[Raw data]
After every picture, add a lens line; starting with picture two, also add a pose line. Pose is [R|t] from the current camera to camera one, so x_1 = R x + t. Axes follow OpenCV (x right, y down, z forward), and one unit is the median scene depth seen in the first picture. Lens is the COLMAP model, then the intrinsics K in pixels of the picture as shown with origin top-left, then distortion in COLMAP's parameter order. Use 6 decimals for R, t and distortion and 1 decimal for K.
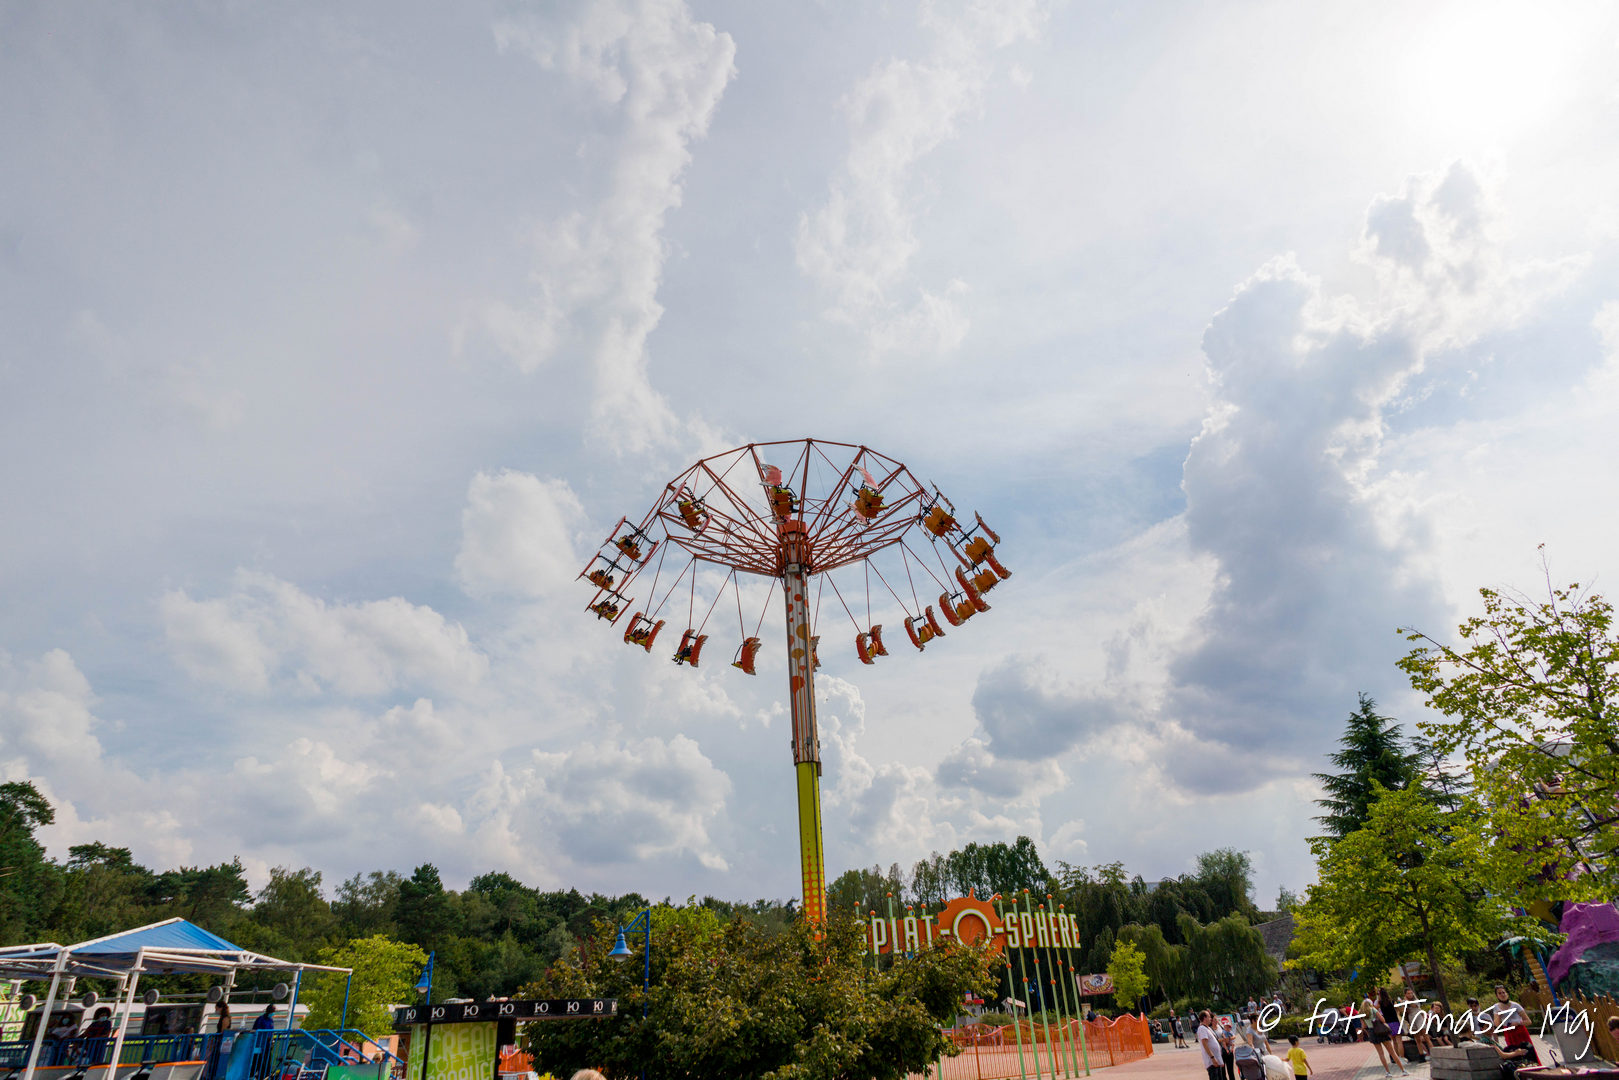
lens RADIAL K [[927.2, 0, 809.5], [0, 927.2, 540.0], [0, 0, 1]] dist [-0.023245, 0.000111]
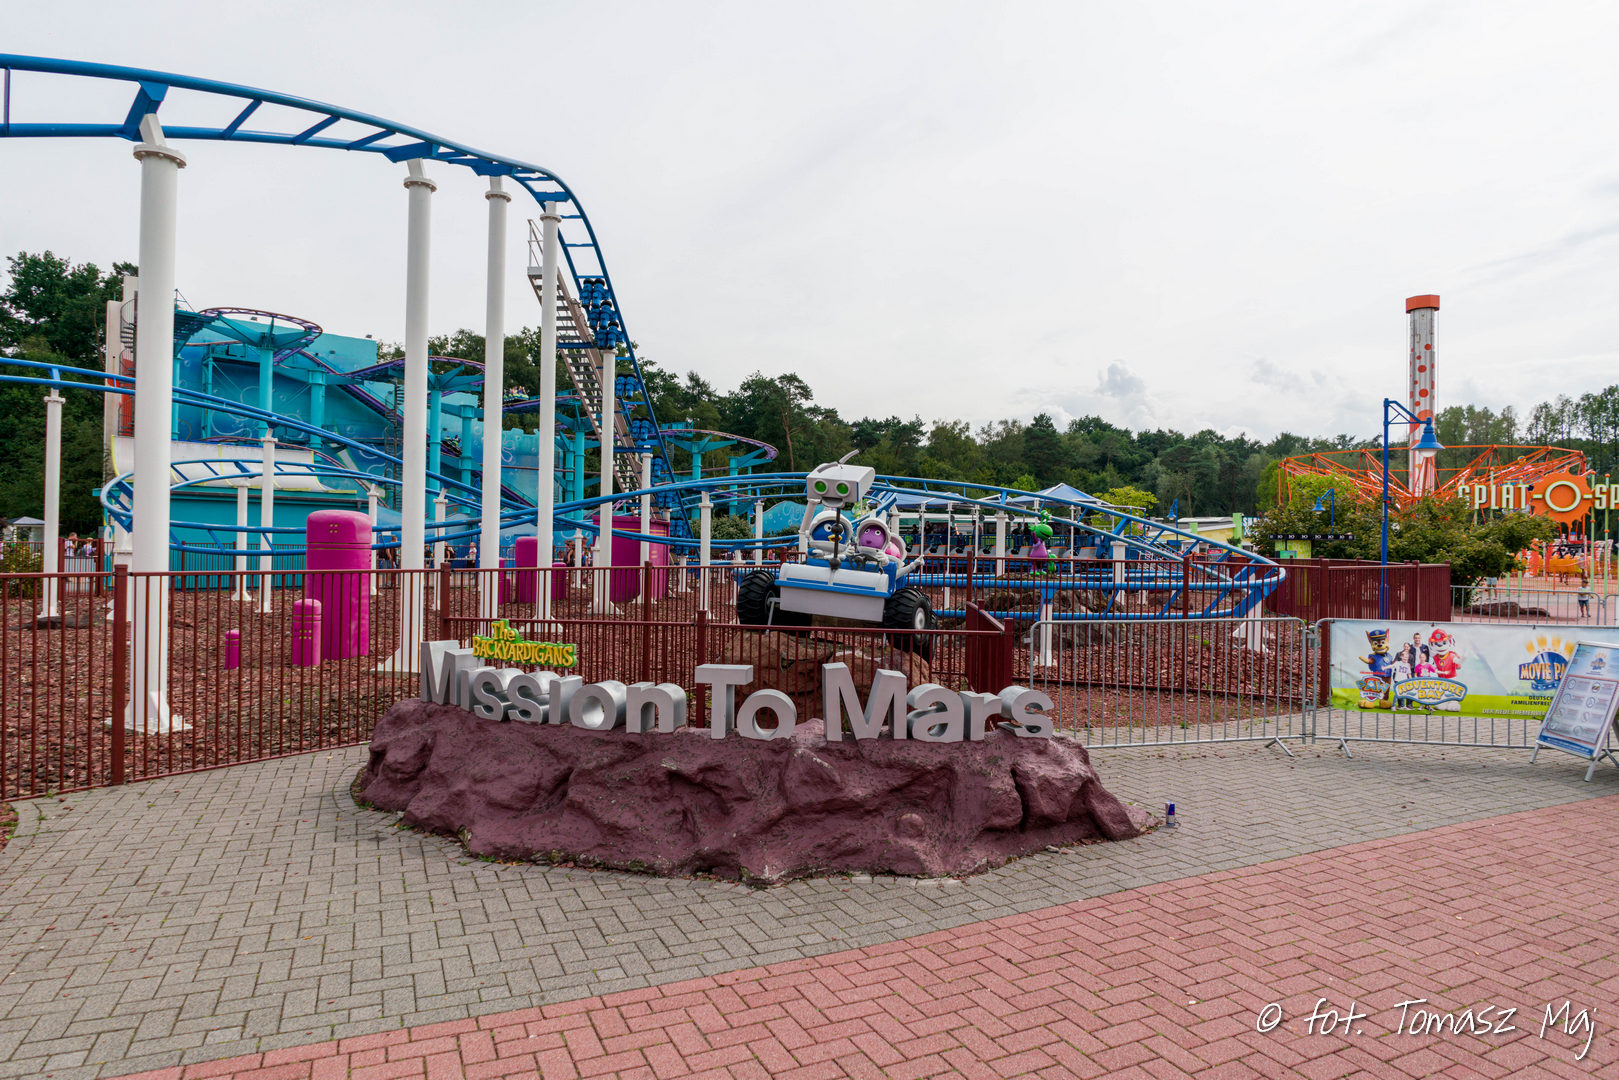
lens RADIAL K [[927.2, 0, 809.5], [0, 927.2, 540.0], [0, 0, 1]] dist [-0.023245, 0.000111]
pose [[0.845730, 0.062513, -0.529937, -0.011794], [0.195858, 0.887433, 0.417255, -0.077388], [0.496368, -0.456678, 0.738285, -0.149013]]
[/Raw data]
To do:
Give back the material above exactly, without pictures.

Result:
After every picture, add a lens line; starting with picture two, also add a pose line. Pose is [R|t] from the current camera to camera one, so x_1 = R x + t. Axes follow OpenCV (x right, y down, z forward), and one unit is the median scene depth seen in the first picture. Lens is the COLMAP model, then the intrinsics K in pixels of the picture as shown with origin top-left, then distortion in COLMAP's parameter order. Use 6 decimals for R, t and distortion and 1 decimal for K.
lens RADIAL K [[927.2, 0, 809.5], [0, 927.2, 540.0], [0, 0, 1]] dist [-0.023245, 0.000111]
lens RADIAL K [[927.2, 0, 809.5], [0, 927.2, 540.0], [0, 0, 1]] dist [-0.023245, 0.000111]
pose [[0.845730, 0.062513, -0.529937, -0.011794], [0.195858, 0.887433, 0.417255, -0.077388], [0.496368, -0.456678, 0.738285, -0.149013]]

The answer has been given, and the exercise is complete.